Table 1 compares the average Dice coefficient (DC) between the ground truth and predicted segmentation for the proposed SVAE, the Unet methods and the SAVE-Plain. The proposed method SVAE resulted in average DC of 0.80 when trained on the full training set, slightly improving over the Unet and SVAE-Plain. However, when we use less number of training samples, the proposed method improves significantly over both Unet and SVAE-Plain. This demonstrates that the proposed approach improves the segmentation performance when the number of labeled images are limited. This also demonstrates that our approach can leverage the information from unlabeled samples by first learning the encoding by GVAE and training SVAE with encoding samples generated from GVAE. Figure 3 shows the examples of segmentation produced by the proposed semi-supervised method.

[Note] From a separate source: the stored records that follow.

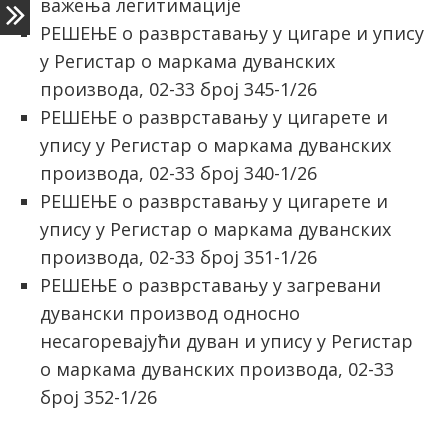
важења легитимације
РЕШЕЊЕ о разврставању у цигаре и упису
у Регистар о маркама дуванских
производа, 02-33 број 345-1/26
РЕШЕЊЕ о разврставању у цигарете и
упису у Регистар о маркама дуванских
производа, 02-33 број 340-1/26
РЕШЕЊЕ о разврставању у цигарете и
упису у Регистар о маркама дуванских
производа, 02-33 број 351-1/26
РЕШЕЊЕ о разврставању у загревани
дувански производ односно
несагоревајући дуван и упису у Регистар
о маркама дуванских производа, 02-33
број 352-1/26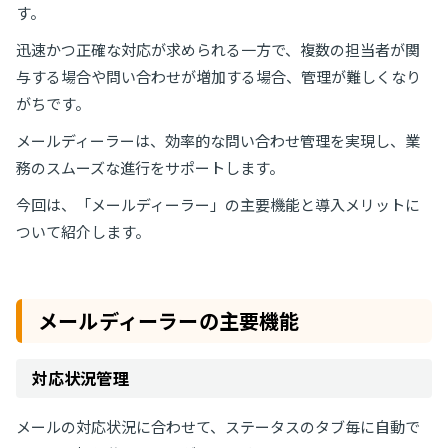
す。
迅速かつ正確な対応が求められる一方で、複数の担当者が関
与する場合や問い合わせが増加する場合、管理が難しくなり
がちです。
メールディーラーは、効率的な問い合わせ管理を実現し、業
務のスムーズな進行をサポートします。
今回は、「メールディーラー」の主要機能と導入メリットに
ついて紹介します。
メールディーラーの主要機能
対応状況管理
メールの対応状況に合わせて、ステータスのタブ毎に自動で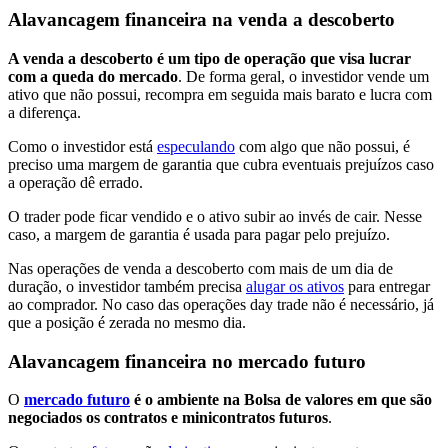
Alavancagem financeira na venda a descoberto
A venda a descoberto é um tipo de operação que visa lucrar
com a queda do mercado
. De forma geral, o investidor vende um
ativo que não possui, recompra em seguida mais barato e lucra com
a diferença.
Como o investidor está
especulando
com algo que não possui, é
preciso uma margem de garantia que cubra eventuais prejuízos caso
a operação dê errado.
O trader pode ficar vendido e o ativo subir ao invés de cair. Nesse
caso, a margem de garantia é usada para pagar pelo prejuízo.
Nas operações de venda a descoberto com mais de um dia de
duração, o investidor também precisa
alugar os ativos
para entregar
ao comprador. No caso das operações day trade não é necessário, já
que a posição é zerada no mesmo dia.
Alavancagem financeira no mercado futuro
O
mercado futuro
é o ambiente na Bolsa de valores em que são
negociados os contratos e minicontratos futuros
.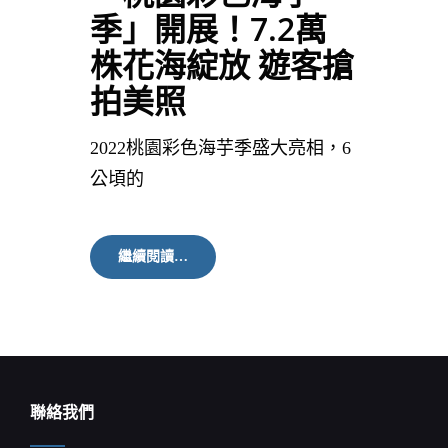
季」開展！7.2萬
株花海綻放 遊客搶
拍美照
2022桃園彩色海芋季盛大亮相，6
公頃的
「桃
繼續閱讀…
園
彩
色
海
芋
季」
開
展！
聯絡我們
7.2
萬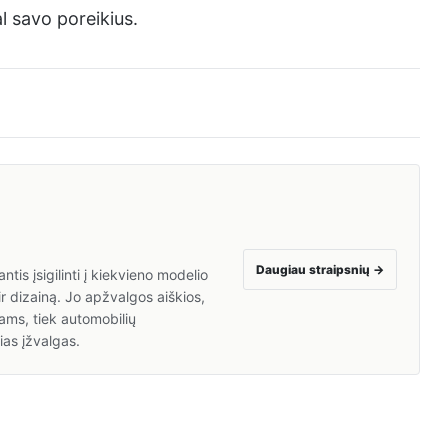
al savo poreikius.
Daugiau straipsnių
→
is įsigilinti į kiekvieno modelio
ir dizainą. Jo apžvalgos aiškios,
ams, tiek automobilių
ias įžvalgas.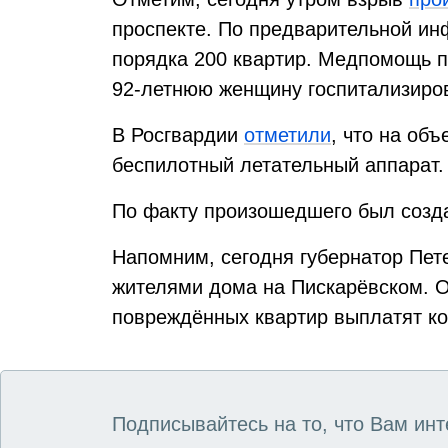
проспекте. По предварительной и
порядка 200 квартир. Медпомощь п
92-летнюю женщину госпитализиров
В Росгвардии
отметили
, что на об
беспилотный летательный аппарат.
По факту произошедшего был созд
Напомним, сегодня губернатор Пет
жителями дома на Пискарёвском. О
повреждённых квартир выплатят к
Подписывайтесь на то, что Вам инт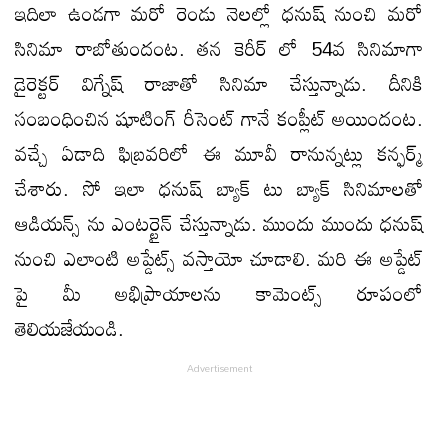
ఇదిలా ఉండగా మరో రెండు నెలల్లో ధనుష్ నుంచి మరో
సినిమా రాబోతుందంట. తన కెరీర్ లో 54వ సినిమాగా
డైరెక్టర్ విగ్నేష్ రాజాతో సినిమా చేస్తున్నాడు. దీనికి
సంబంధించిన షూటింగ్ రీసెంట్ గానే కంప్లీట్ అయిందంట.
వచ్చే ఏడాది ఫిబ్రవరిలో ఈ మూవీ రానున్నట్లు కన్ఫర్మ్
చేశారు. సో ఇలా ధనుష్ బ్యాక్ టు బ్యాక్ సినిమాలతో
ఆడియన్స్ ను ఎంటర్టైన్ చేస్తున్నాడు. ముందు ముందు ధనుష్
నుంచి ఎలాంటి అప్డేట్స్ వస్తాయో చూడాలి. మరి ఈ అప్డేట్
పై మీ అభిప్రాయాలను కామెంట్స్ రూపంలో
తెలియజేయండి.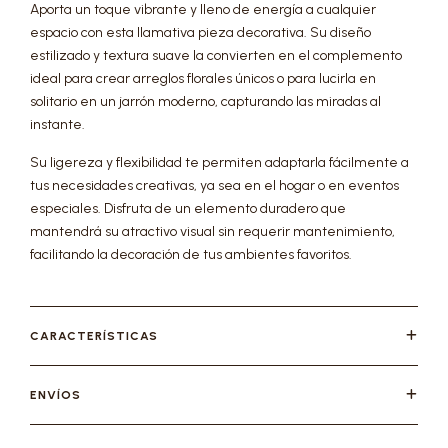
Aporta un toque vibrante y lleno de energía a cualquier
espacio con esta llamativa pieza decorativa. Su diseño
estilizado y textura suave la convierten en el complemento
ideal para crear arreglos florales únicos o para lucirla en
solitario en un jarrón moderno, capturando las miradas al
instante.
Su ligereza y flexibilidad te permiten adaptarla fácilmente a
tus necesidades creativas, ya sea en el hogar o en eventos
especiales. Disfruta de un elemento duradero que
mantendrá su atractivo visual sin requerir mantenimiento,
facilitando la decoración de tus ambientes favoritos.
CARACTERÍSTICAS
ENVÍOS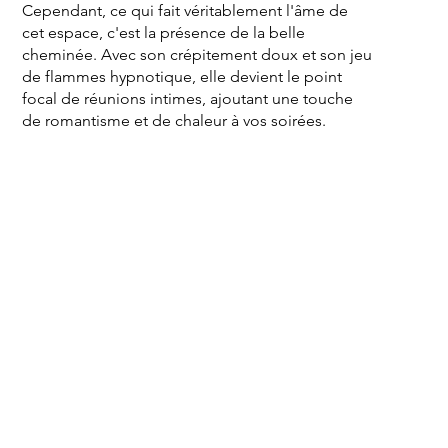
Cependant, ce qui fait véritablement l'âme de
cet espace, c'est la présence de la belle
cheminée. Avec son crépitement doux et son jeu
de flammes hypnotique, elle devient le point
focal de réunions intimes, ajoutant une touche
de romantisme et de chaleur à vos soirées.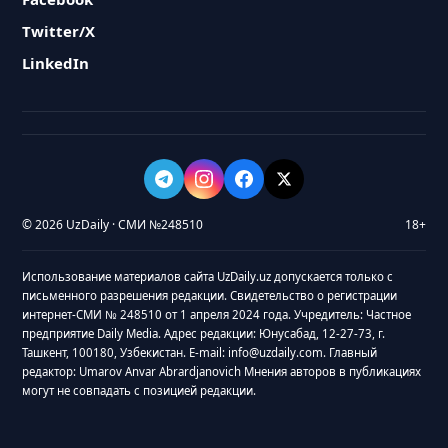
Twitter/X
LinkedIn
© 2026 UzDaily · СМИ №248510
18+
Использование материалов сайта UzDaily.uz допускается только с
письменного разрешения редакции. Свидетельство о регистрации
интернет-СМИ № 248510 от 1 апреля 2024 года. Учредитель: Частное
предприятие Daily Media. Адрес редакции: Юнусабад, 12-27-73, г.
Ташкент, 100180, Узбекистан. E-mail: info@uzdaily.com. Главный
редактор: Umarov Anvar Abrardjanovich Мнения авторов в публикациях
могут не совпадать с позицией редакции.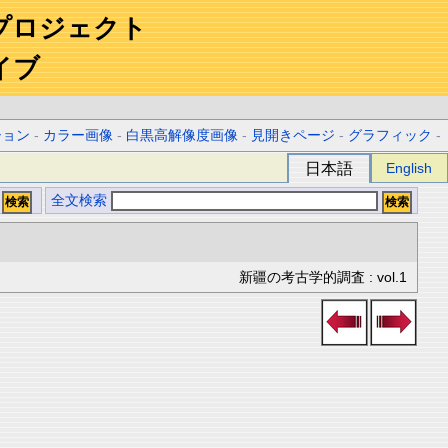
プロジェクト
イブ
ション
-
カラー画像
-
白黒高解像度画像
-
見開きページ
-
グラフィック
-
日本語
English
全文検索
新疆の考古学的調査 : vol.1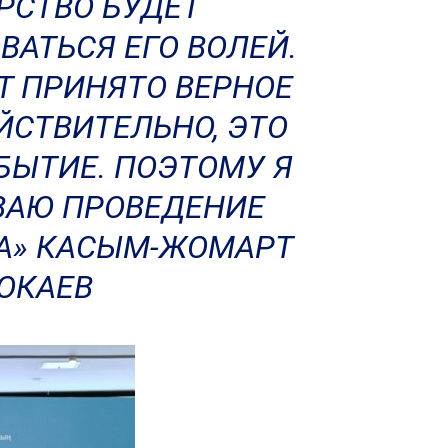
РСТВО БУДЕТ
ВАТЬСЯ ЕГО ВОЛЕЙ.
ЕТ ПРИНЯТО ВЕРНОЕ
ЙСТВИТЕЛЬНО, ЭТО
БЫТИЕ. ПОЭТОМУ Я
АЮ ПРОВЕДЕНИЕ
А» КАСЫМ-ЖОМАРТ
ОКАЕВ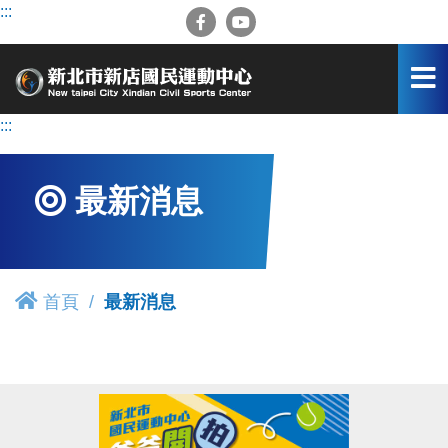
跳
:::
到
主
要
內
容
:::
區
最新消息
首頁
最新消息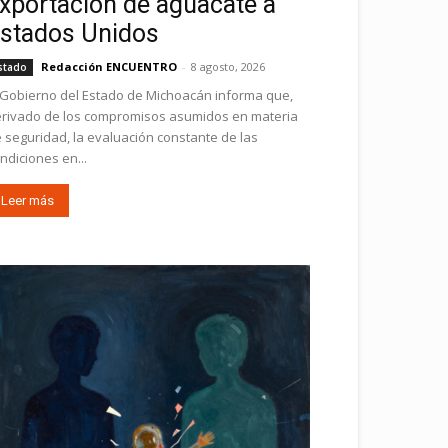
xportación de aguacate a
stados Unidos
Redacción ENCUENTRO
-
8 agosto, 2026
stado
 Gobierno del Estado de Michoacán informa que,
rivado de los compromisos asumidos en materia
 seguridad, la evaluación constante de las
ndiciones en...
Leer más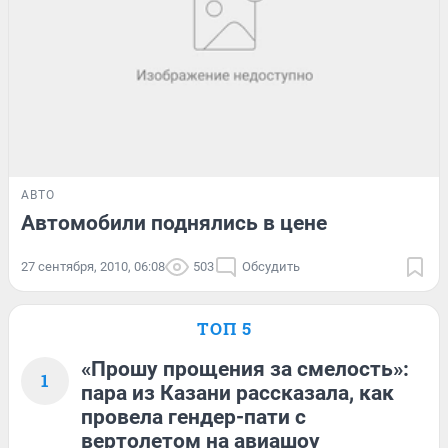
АВТО
Автомобили поднялись в цене
27 сентября, 2010, 06:08
503
Обсудить
ТОП 5
«Прошу прощения за смелость»:
1
пара из Казани рассказала, как
провела гендер-пати с
вертолетом на авиашоу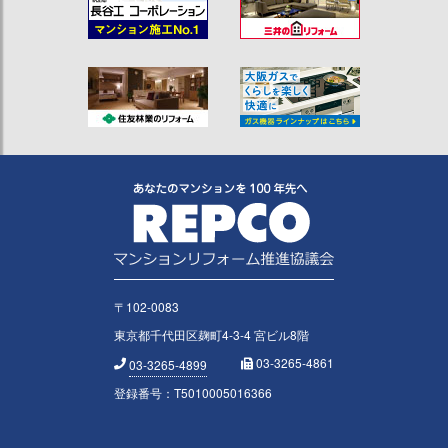
〒102-0083
東京都千代田区麹町4-3-4 宮ビル8階
03-3265-4861
03-3265-4899
登録番号：T5010005016366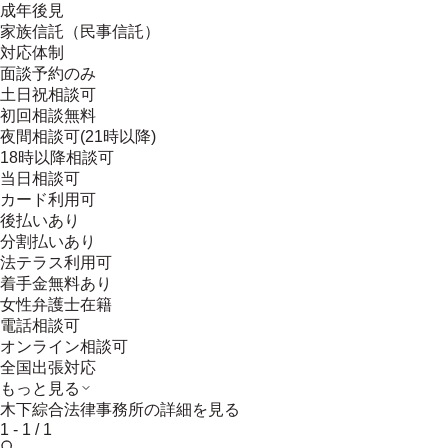
成年後見
家族信託（民事信託）
対応体制
面談予約のみ
土日祝相談可
初回相談無料
夜間相談可(21時以降)
18時以降相談可
当日相談可
カード利用可
後払いあり
分割払いあり
法テラス利用可
着手金無料あり
女性弁護士在籍
電話相談可
オンライン相談可
全国出張対応
もっと見る
木下綜合法律事務所
の詳細を見る
1
-
1
/
1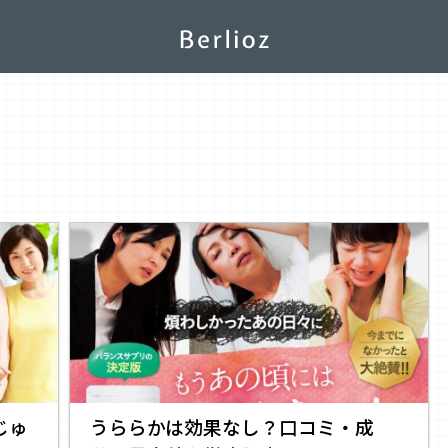
じゅ
うららかは効果なし？口コミ・成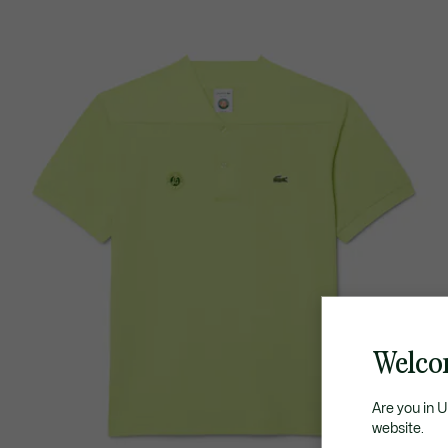
Welco
Are you in 
website.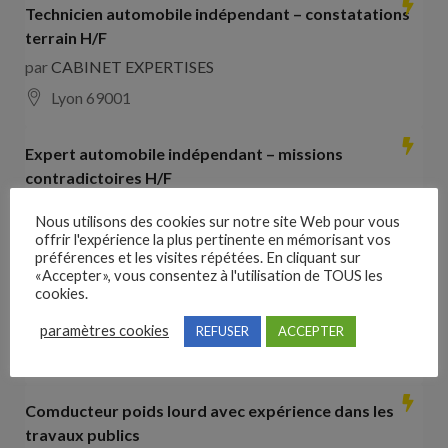
Technicien automobile indépendant – constatations
terrain H/F
par
CABINET EXPERTISES
Lyon 69001
Expert automobile indépendant – missions
contradictoires H/F
par
CABINET EXPERTISES
Nous utilisons des cookies sur notre site Web pour vous
Lyon 69001
offrir l'expérience la plus pertinente en mémorisant vos
préférences et les visites répétées. En cliquant sur
«Accepter», vous consentez à l'utilisation de TOUS les
Collaborateur comptable H/F
cookies.
par
Hays France
paramètres cookies
REFUSER
ACCEPTER
16000 Angoulême
28000
€ –
35000
€
Comducteur poids lourd avec expérience dans les
travaux publics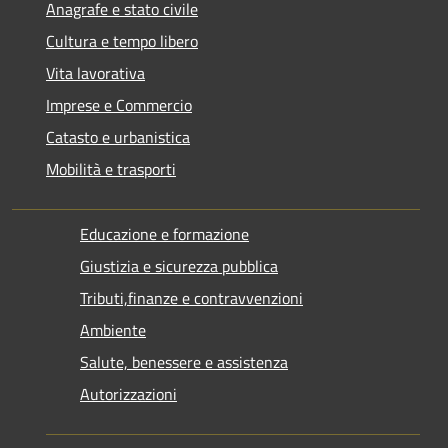
Anagrafe e stato civile
Cultura e tempo libero
Vita lavorativa
Imprese e Commercio
Catasto e urbanistica
Mobilità e trasporti
Educazione e formazione
Giustizia e sicurezza pubblica
Tributi,finanze e contravvenzioni
Ambiente
Salute, benessere e assistenza
Autorizzazioni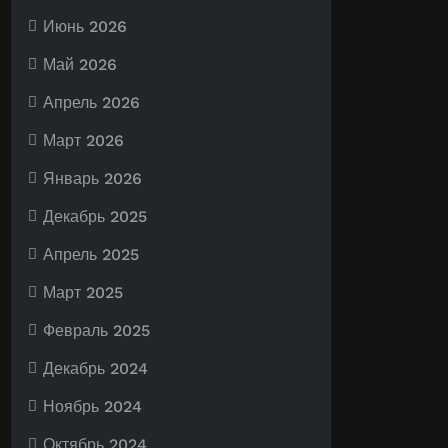
Июнь 2026
Май 2026
Апрель 2026
Март 2026
Январь 2026
Декабрь 2025
Апрель 2025
Март 2025
Февраль 2025
Декабрь 2024
Ноябрь 2024
Октябрь 2024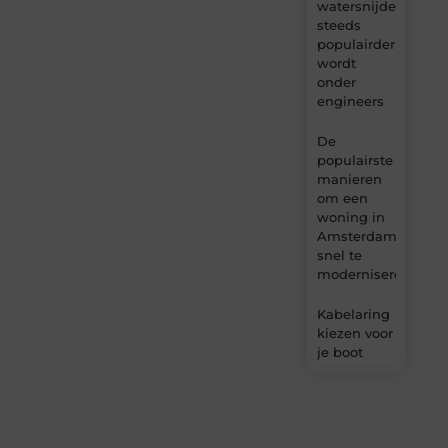
watersnijden
steeds
populairder
wordt
onder
engineers
De
populairste
manieren
om een
woning in
Amsterdam
snel te
moderniseren
Kabelaring
kiezen voor
je boot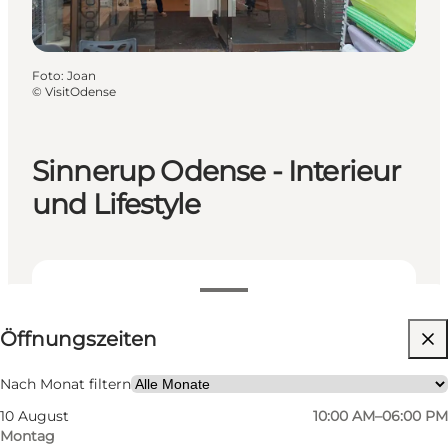
Foto
:
Joan
©
VisitOdense
Sinnerup Odense - Interieur
und Lifestyle
Öffnungszeiten anzeigen
Öffnungszeiten
Website besuchen
Mir selbst, Freunde
Nach Monat filtern
10 August
10:00 AM–06:00 PM
Montag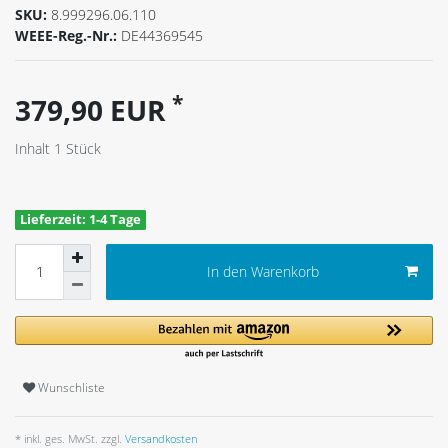
SKU:
8.999296.06.110
WEEE-Reg.-Nr.:
DE44369545
*
379,90 EUR
Inhalt
1
Stück
Lieferzeit: 1-4 Tage
In den Warenkorb
Wunschliste
* inkl. ges. MwSt. zzgl.
Versandkosten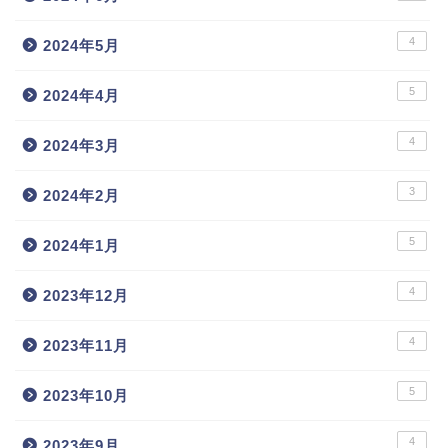
4
2024年5月
5
2024年4月
4
2024年3月
3
2024年2月
5
2024年1月
4
2023年12月
4
2023年11月
5
2023年10月
4
2023年9月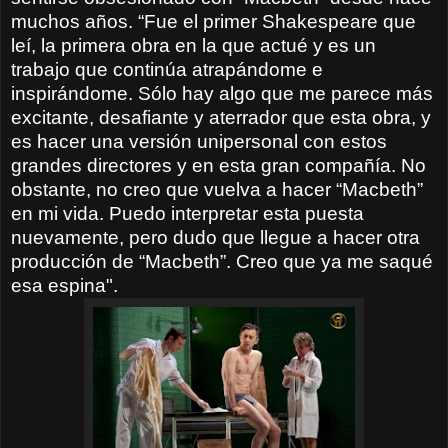
muchos años. “Fue el primer Shakespeare que
leí, la primera obra en la que actué y es un
trabajo que continúa atrapándome e
inspirándome. Sólo hay algo que me parece más
excitante, desafiante y aterrador que esta obra, y
es hacer una versión unipersonal con estos
grandes directores y en esta gran compañía. No
obstante, no creo que vuelva a hacer “Macbeth”
en mi vida. Puedo interpretar esta puesta
nuevamente, pero dudo que llegue a hacer otra
producción de “Macbeth”. Creo que ya me saqué
esa espina".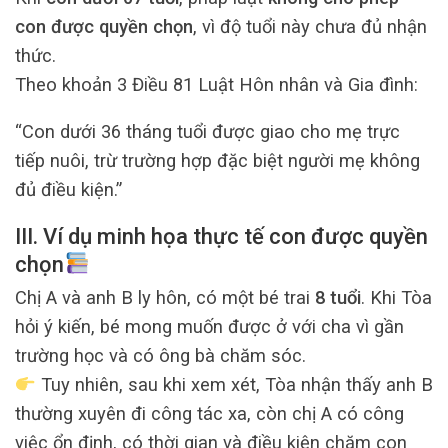
con được quyền chọn
, vì độ tuổi này chưa đủ nhận
thức.
Theo khoản 3 Điều 81 Luật Hôn nhân và Gia đình:
“Con dưới 36 tháng tuổi được giao cho mẹ trực
tiếp nuôi, trừ trường hợp đặc biệt người mẹ không
đủ điều kiện.”
III. Ví dụ minh họa thực tế con được quyền
chọn
Chị A và anh B ly hôn, có một bé trai
8 tuổi
. Khi Tòa
hỏi ý kiến, bé mong muốn được ở với cha vì gần
trường học và có ông bà chăm sóc.
Tuy nhiên, sau khi xem xét, Tòa nhận thấy anh B
thường xuyên đi công tác xa, còn chị A có công
việc ổn định, có thời gian và điều kiện chăm con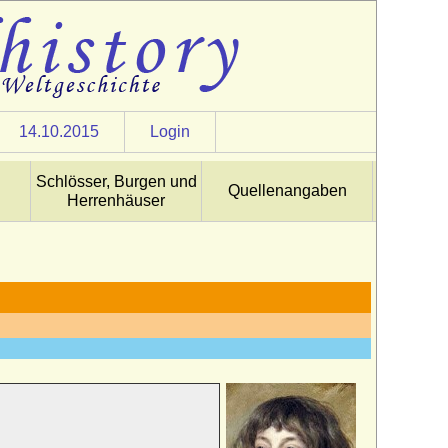
14.10.2015
Login
Schlösser, Burgen und
Quellenangaben
Herrenhäuser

Table 1. Optic cup segmentation performance of the proposed method compared with the Unet and SVAE-Plain for different training sizes.
Fig. 3.
figure 3

Examples of the optic cup segmentation produced by the proposed method. The red color indicates the ground truth cup region (contour). The green color indicates the predicted optic cup region (contour)

4 Conclusion

In this paper, we have presented a novel semi-supervised segmentation algorithm based on variational autoencoder (VAE) to segment optic cup in retinal fundus images. The generative VAE was trained using large number of unlabeled images. The segmentation VAE, which maps the image to the segmentation mask, was then trained using limited number of labeled images by leveraging the feature embedding provided by the generative VAE. We have demonstrated the effectiveness of our proposed method using limited number of labeled samples to the challenging task of segmentation of optic cup in retinal fundus images. We have demonstrated that the proposed method improves the segmentation performance when the number of labeled images is limited. Therefore, our approach is useful in clinical applications where the availability of annotated images in limited. Although, we have applied our approach in segmentation of cup in fundus image, we believe that our method is equally applicable to other modalities.